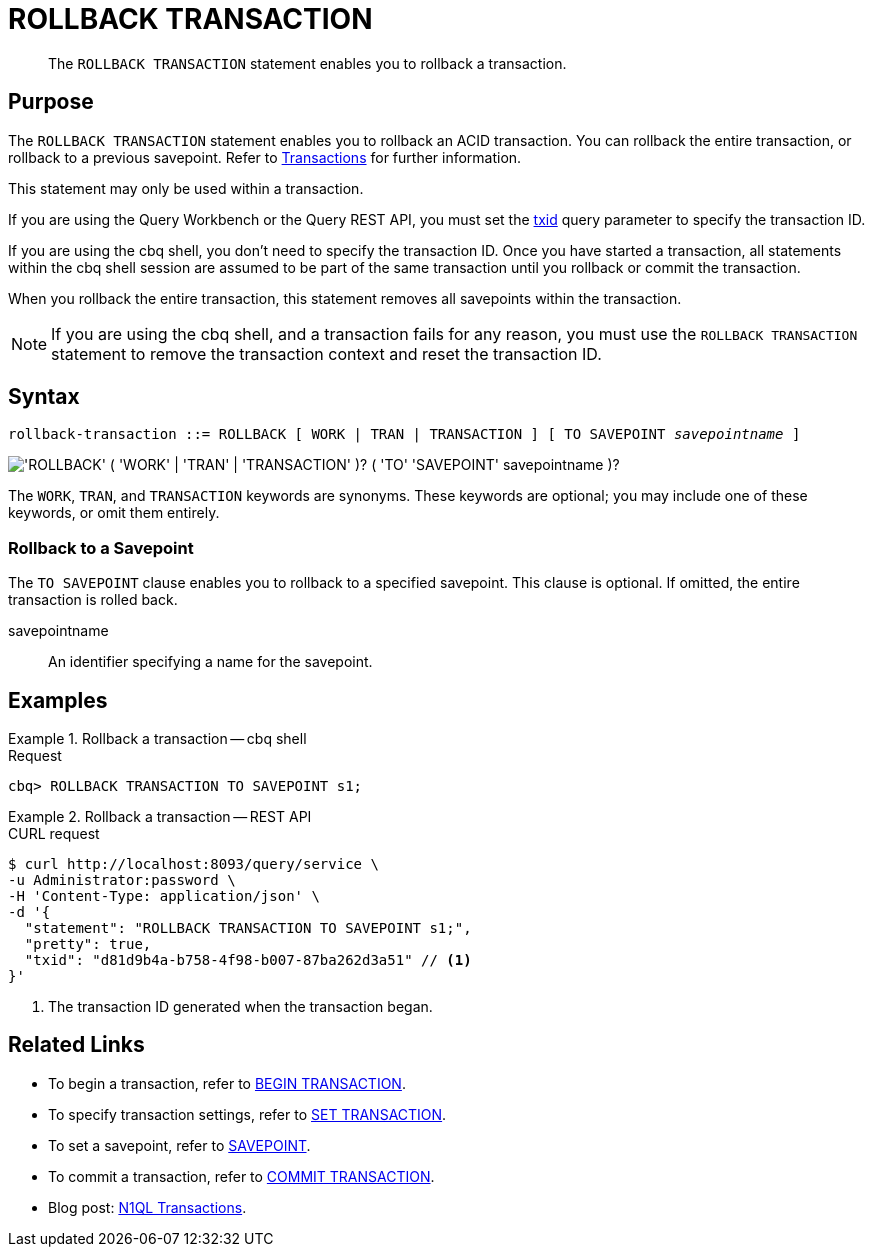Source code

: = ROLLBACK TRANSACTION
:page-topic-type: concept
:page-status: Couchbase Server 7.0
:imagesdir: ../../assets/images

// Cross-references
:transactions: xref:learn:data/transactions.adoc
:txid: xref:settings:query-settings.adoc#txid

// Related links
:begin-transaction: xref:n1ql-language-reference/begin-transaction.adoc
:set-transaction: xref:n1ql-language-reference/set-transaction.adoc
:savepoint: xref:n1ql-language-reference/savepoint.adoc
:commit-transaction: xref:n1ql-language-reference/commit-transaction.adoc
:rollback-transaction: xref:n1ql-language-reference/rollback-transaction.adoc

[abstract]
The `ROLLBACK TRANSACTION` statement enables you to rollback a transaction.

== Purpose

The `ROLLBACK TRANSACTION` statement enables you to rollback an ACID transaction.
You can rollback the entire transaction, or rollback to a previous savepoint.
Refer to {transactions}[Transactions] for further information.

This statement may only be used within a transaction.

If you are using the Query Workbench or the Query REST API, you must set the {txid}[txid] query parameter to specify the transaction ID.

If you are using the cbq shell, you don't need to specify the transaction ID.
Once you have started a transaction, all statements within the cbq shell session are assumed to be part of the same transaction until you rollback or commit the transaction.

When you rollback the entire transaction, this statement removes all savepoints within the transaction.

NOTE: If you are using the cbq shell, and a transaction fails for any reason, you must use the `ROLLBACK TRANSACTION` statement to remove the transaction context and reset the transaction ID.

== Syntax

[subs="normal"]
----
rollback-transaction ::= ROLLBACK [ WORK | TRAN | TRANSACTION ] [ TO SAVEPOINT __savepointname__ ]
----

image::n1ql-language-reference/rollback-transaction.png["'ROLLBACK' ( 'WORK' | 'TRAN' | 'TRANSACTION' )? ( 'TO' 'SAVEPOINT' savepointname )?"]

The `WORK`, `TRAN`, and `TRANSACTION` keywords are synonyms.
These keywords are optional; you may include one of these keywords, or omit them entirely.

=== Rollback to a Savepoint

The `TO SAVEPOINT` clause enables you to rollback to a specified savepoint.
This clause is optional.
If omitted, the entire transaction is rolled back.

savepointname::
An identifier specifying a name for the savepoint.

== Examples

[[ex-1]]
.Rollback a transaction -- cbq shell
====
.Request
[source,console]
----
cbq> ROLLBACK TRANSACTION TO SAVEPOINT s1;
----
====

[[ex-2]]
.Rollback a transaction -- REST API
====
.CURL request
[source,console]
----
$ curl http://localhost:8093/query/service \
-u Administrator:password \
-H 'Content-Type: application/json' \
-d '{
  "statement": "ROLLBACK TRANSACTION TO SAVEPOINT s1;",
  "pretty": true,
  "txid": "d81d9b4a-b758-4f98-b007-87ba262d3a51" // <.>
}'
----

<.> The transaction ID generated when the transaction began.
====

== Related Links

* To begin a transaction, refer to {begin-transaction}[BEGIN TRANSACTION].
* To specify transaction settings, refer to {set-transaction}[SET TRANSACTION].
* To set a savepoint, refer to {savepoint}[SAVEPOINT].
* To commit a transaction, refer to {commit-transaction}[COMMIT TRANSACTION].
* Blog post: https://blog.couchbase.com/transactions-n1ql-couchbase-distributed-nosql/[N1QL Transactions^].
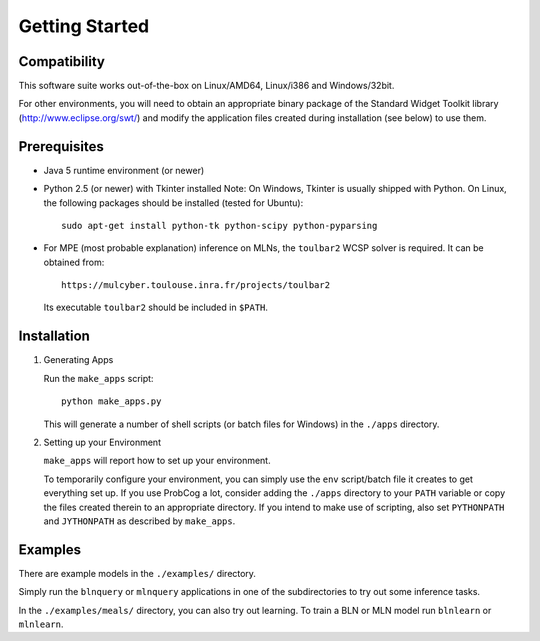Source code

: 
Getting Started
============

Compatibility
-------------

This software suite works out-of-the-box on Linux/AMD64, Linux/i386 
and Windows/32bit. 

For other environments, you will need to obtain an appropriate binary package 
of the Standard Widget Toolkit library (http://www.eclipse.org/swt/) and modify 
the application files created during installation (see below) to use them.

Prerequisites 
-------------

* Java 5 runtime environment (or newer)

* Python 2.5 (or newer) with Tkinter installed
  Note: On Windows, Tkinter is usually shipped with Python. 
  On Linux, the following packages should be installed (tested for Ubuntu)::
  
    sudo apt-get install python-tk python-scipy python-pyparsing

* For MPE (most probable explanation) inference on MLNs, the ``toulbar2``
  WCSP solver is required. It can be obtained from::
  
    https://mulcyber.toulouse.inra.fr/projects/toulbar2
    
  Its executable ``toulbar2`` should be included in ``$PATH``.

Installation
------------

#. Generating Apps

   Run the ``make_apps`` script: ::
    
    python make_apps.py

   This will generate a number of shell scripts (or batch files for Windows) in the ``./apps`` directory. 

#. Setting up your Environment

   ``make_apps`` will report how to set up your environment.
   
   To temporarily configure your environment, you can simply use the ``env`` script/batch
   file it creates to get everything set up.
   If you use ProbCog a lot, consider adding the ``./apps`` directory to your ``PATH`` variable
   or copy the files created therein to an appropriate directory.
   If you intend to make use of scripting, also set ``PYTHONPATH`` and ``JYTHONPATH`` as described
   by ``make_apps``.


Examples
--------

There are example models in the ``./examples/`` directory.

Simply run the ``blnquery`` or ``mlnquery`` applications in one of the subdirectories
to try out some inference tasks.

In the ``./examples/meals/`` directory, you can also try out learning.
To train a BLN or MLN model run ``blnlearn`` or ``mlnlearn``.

_Task to carry out:_ Look for the word "enables" in every line of the listing and copy the lines that have it.

_Response:_
The `ROLLBACK TRANSACTION` statement enables you to rollback a transaction.
The `ROLLBACK TRANSACTION` statement enables you to rollback an ACID transaction.
The `TO SAVEPOINT` clause enables you to rollback to a specified savepoint.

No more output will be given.